> **Task description**
Reproduce the running blog text word for word, starting with "Saturday, August 8, 2009" and going on through "Report (Part 5)".

Saturday, August 8, 2009

Ahhhh

I just finished a slow 60 minute crawl. The only way you would have been able to tell I was running was the concentration on my face. What with all of the tapering and then 100 miling and then recovering I had forgotten how good a simple jog can feel. Physically I felt terrible but I feel like a million dollars mentally. I can't wait to do another one just like it tomorrow. Are we lucky or what?

Thursday, August 6, 2009

Burning River Report (Part 5)

When a problem comes along
You must whip it…
Get straight
Go forward
Move ahead…
--Devo

We were now closer to Akron than Cleveland. It just somehow felt like we were into Zips territory. I thought about my wife Jenny and my kids and I figured they would be happy to know that I was still moving. This section of the course mercifully included a couple of miles of paved bike path and road so I took a nap. I didn’t lie down, I just went to sleep. This is a trick I learned by accident and if you have never done it you surely won’t believe me but it is possible to do a controlled sleep walk, and so I did. I kept one eye open and let the rest of my brain sleep. I don’t mean I relaxed and I don’t mean I coasted. I’m not speaking metaphorically. I literally slept. I don’t recommend it because its dangerous but the truth is I can grab a couple of dozen ten second winks on a mile of road and, don’t believe me if you don’t want to, but it helps! I finally woke up when Fred Davis passed me. As he passed he said “I just keep looking at my feet…they are moving forward and so am I”. I tried this but I imagined my feet flipping me the bird and hating my guts so I went back to listening to Neil Young singing about rust and about how it never sleeps. I imagined that I could still show rust a thing or two. Then I smiled. Then I vomited.

> **Dataset records**
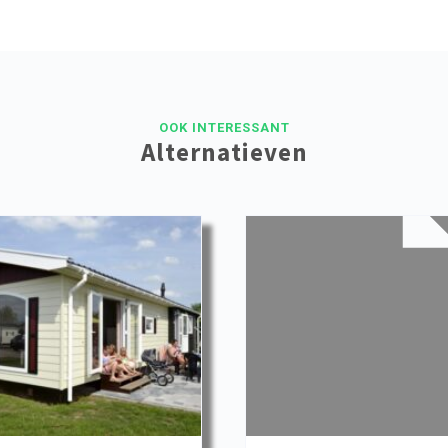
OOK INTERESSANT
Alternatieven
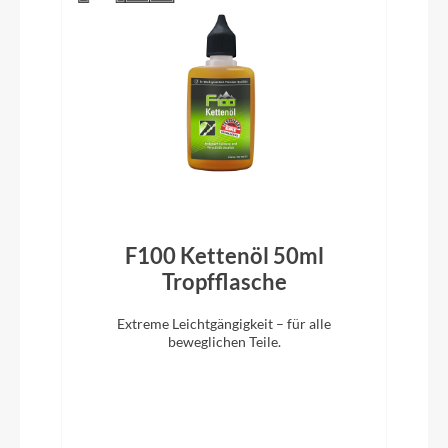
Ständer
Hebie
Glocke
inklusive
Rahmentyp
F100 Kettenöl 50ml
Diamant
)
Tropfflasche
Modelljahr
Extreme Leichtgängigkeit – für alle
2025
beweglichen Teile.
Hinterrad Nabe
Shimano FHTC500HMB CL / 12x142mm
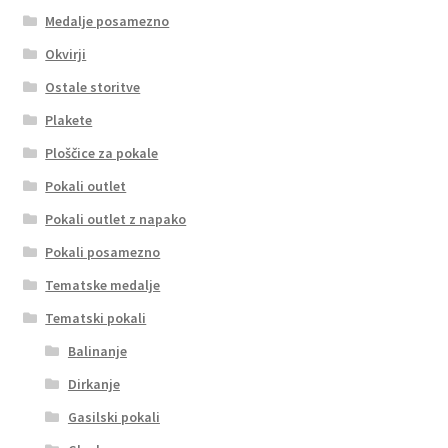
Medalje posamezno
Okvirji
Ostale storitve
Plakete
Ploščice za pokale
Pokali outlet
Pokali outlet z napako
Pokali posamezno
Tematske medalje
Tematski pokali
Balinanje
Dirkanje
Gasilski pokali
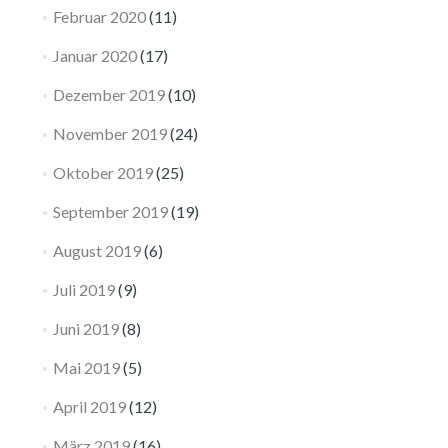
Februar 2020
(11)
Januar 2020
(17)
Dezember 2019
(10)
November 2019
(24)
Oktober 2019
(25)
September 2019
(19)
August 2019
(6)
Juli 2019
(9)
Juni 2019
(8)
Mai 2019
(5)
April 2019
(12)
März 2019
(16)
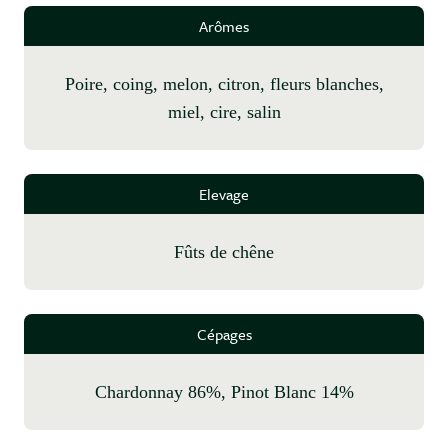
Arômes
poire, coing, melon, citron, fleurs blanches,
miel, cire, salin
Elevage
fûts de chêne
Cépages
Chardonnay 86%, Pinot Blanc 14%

> **Result for this task**
Saturday, August 8, 2009

Ahhhh

I just finished a slow 60 minute crawl. The only way you would have been able to tell I was running was the concentration on my face. What with all of the tapering and then 100 miling and then recovering I had forgotten how good a simple jog can feel. Physically I felt terrible but I feel like a million dollars mentally. I can't wait to do another one just like it tomorrow. Are we lucky or what?

Thursday, August 6, 2009

Burning River Report (Part 5)